• _EXCERPT PROVIDED_
+ + +
Rousso learned early that some stamps were worth more than their postage.

The ones he took to a Chinese restaurant owner he befriended bought him and his cronies countless meals.
Rousso, who now lives in Palm Beach, is hoping to get even more people interested in the $470 million-a-year business, but not through trades in small shops, auction houses or other traditional means. He wants to bring the art of stamp collecting into the computer age with his fledging International Stamp Exchange Corp.
Rousso’s concept is to provide through the Stamp Exchange an elaborate data base that stamp aficionados can tap into-a computerized ticker tape of minute-by-minute prices for thousands of stamps.

“I thought there was a need for a …dealer to be able to follow the market day by day and not just year by year as in the catalogs,” said Rousso, who started his first stamp collecting business in Paris at age 18.
“We’re still entering the stamps in the computer,” he said. “We have complete sets of stamps from Europe, South America, English colonies, Canada, the United States…”
+ + +
• _SUPPLIED DATA_
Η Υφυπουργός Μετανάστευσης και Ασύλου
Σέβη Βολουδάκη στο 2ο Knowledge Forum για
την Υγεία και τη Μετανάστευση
+ + +
• _PROBLEMS TO SOLVE_
1) In the excerpt about Rousso's stamp exchange, in which city did Rousso start his first stamp collecting business?
2) List every place or group of places that the excerpt about Rousso's stamp exchange names as having complete sets of stamps already entered.
3) Carry the excerpt about Rousso's stamp exchange forward from its last sentence.

• _EXPECTED RESPONSES_
1) Paris.

2) Europe, South America, English colonies, Canada, the United States

3)
Rousso said he will charge a commission of 3 percent to buyers and 6 percent to sellers for each stamp sold. For the most part, say dealers, both rates are cheaper that standard commissions at auction houses.

Rousso said he also has several dozen brokers worldwide who will make deals through the exchange and 14 independent floor brokers with offices in the Stamp Exchange, who represent big-time stamp dealers.
So far, hundreds of thousands of stamps, worth more than $75 million in Scott’s Catalog value, have been sent to the Stamp Exchange for inclusion in the computer network, he said.